#Malam penuh lebam

621 38 1
                                    

Butuh penyemangat, sertai Votte oke

Happy reading...

"Zo, ini kita gak ikut masuk ke dalem aja, gitu?"

Zoran mendengus mendengar pertanyaan itu. "Dih, ngapain? Ntar gue ikut kena lagi, ditanya—tanya ini itu. Gue lagi males debat, cok." Seja tak berekperesi.

Malam ini dua remaja itu sedang berasa di depan rumah keluarga Kaivan. Seperti dugaan mereka, Wiliam jelas akan pergi ke tempat ini. Mereka memilih menunggu saja, enggan ikut masuk ke kediaman Leo.

Disisi lain, Wiliam menerobos masuk ke rumah Kaivan. Berteriak memanggil Leo dengan napas naik turun itu.

"KAIVAN, KELUAR KAMU!"

Suara berat itu menggelegar begitu saja. Tampak satpam rumah tersebut, mencoba menghalanginya untuk membuat keributan ditempat itu. Beberapa saat kemudian, seluruh penghuni rumah itu turun dengan wajah terlihat kebingungan.

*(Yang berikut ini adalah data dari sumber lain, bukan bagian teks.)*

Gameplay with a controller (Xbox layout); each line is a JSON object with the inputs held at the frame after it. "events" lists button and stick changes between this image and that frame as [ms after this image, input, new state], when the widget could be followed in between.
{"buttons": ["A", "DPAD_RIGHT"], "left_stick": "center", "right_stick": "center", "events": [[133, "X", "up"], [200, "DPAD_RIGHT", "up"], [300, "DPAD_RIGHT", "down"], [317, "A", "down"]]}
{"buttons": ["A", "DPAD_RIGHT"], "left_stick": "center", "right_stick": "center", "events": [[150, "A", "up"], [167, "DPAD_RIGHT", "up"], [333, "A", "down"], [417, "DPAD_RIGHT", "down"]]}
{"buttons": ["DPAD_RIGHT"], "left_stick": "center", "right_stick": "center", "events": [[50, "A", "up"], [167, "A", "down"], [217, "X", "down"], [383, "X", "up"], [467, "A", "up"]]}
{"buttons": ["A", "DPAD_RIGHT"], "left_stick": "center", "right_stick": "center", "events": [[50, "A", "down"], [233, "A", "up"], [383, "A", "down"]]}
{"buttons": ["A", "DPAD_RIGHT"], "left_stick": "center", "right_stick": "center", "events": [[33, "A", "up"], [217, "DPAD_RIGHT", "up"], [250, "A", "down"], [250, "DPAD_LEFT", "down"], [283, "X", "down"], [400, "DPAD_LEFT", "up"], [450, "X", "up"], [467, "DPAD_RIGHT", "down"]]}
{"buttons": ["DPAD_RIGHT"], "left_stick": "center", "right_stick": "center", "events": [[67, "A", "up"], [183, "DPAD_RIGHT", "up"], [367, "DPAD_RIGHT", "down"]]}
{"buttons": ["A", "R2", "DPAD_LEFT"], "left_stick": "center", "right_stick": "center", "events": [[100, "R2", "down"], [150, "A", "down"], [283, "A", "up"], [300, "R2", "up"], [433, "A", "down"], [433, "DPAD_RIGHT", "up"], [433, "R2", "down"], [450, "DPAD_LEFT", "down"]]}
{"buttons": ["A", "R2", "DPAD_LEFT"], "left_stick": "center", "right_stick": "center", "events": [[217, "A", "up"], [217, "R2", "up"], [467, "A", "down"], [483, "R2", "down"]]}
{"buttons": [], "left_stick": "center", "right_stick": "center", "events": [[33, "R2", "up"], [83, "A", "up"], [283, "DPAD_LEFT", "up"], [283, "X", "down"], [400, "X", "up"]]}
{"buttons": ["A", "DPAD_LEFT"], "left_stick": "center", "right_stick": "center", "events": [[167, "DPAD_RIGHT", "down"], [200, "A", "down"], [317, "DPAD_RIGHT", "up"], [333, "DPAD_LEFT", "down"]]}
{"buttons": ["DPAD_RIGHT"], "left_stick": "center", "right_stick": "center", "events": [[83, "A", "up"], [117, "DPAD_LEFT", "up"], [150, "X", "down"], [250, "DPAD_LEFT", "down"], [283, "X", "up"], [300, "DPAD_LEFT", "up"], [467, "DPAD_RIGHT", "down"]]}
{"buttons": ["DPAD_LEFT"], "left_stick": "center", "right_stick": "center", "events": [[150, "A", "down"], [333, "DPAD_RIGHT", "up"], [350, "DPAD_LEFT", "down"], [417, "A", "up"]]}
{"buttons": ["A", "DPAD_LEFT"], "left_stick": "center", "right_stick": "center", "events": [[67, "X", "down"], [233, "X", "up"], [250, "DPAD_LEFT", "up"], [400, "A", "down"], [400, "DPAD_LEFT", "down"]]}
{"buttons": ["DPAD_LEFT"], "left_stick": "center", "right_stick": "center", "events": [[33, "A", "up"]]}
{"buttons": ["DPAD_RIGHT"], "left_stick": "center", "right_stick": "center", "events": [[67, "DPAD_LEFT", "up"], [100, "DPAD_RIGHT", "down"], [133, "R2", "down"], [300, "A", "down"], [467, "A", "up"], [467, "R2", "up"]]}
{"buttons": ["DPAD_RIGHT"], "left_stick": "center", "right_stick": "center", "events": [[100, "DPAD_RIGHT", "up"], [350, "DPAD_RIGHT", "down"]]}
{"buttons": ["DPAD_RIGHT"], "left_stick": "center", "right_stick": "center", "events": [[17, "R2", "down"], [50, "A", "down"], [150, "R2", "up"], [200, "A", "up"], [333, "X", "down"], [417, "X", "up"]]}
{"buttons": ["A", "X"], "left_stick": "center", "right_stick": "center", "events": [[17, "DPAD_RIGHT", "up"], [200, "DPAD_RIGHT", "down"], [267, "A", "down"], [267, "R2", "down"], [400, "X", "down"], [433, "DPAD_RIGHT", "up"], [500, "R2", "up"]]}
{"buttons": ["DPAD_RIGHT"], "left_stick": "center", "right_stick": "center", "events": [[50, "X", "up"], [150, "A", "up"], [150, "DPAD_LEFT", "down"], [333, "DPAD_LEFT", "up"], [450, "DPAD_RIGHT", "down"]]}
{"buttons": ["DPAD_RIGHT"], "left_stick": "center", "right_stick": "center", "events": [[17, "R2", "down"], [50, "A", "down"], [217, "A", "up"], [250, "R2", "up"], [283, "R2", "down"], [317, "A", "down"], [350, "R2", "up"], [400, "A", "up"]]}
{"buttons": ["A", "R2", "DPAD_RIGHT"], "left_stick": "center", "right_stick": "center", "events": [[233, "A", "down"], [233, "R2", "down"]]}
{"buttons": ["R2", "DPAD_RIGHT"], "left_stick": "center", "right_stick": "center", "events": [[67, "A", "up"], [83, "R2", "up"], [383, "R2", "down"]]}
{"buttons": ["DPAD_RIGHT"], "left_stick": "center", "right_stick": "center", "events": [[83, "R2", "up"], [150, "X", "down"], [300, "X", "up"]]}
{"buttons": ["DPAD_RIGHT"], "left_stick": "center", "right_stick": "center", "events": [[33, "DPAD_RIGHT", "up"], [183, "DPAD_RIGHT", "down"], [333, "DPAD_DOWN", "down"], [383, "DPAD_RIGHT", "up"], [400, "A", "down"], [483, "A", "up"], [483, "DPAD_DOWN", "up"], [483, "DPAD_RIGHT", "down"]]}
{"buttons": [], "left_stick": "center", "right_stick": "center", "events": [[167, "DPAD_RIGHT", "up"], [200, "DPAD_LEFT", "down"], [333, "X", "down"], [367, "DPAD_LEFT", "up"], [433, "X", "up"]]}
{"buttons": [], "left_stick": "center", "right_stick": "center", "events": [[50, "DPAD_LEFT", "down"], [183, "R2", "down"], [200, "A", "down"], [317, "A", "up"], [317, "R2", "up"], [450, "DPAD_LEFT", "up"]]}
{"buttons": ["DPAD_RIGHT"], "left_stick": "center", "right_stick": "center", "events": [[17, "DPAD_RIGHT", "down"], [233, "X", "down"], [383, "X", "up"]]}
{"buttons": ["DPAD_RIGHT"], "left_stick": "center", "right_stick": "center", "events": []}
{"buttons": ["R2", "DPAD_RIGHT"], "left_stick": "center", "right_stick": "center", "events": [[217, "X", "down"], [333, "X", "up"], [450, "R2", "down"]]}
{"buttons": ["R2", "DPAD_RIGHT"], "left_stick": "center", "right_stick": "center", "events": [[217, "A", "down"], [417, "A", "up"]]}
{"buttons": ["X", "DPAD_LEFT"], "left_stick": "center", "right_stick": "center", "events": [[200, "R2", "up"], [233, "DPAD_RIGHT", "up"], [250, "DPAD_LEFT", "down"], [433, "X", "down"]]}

"Ada apa ini, Wiliam? kenapa kamu membuat keributan dirumah saya?" tanya Kaivan. Alih alih menjawab Wiliam menatap satu persatu penghuni rumah itu mencari Leo. Ia berjalan ke arah Leo yang berdiri diatas tangga itu.

Bugh!

"BERANI-BERANINYA KAMU MEMPERMAINKAN ANAK SAYA!!" Wiliam menojok wajah Leo dengan emosi yang memuncak. Dengan segera Kaivan mau pun Varka mengerai keduanya.

"Apa-apaan kamu, Wiliam! Ada apa dengan kamu?!"

Napas Wiliam semakin naik turun. Emosi yang mengusai dirinya benar-benar tak bisa dikontrol.

"Om Wiliam, tenang, Om. Kita bicaraan baik-baik dengan kepala dingin," ucap Varka menenangkan. Wiliam akhirnya memilih menurut. Varka menariknya untuk duduk disofffa ruang tamu.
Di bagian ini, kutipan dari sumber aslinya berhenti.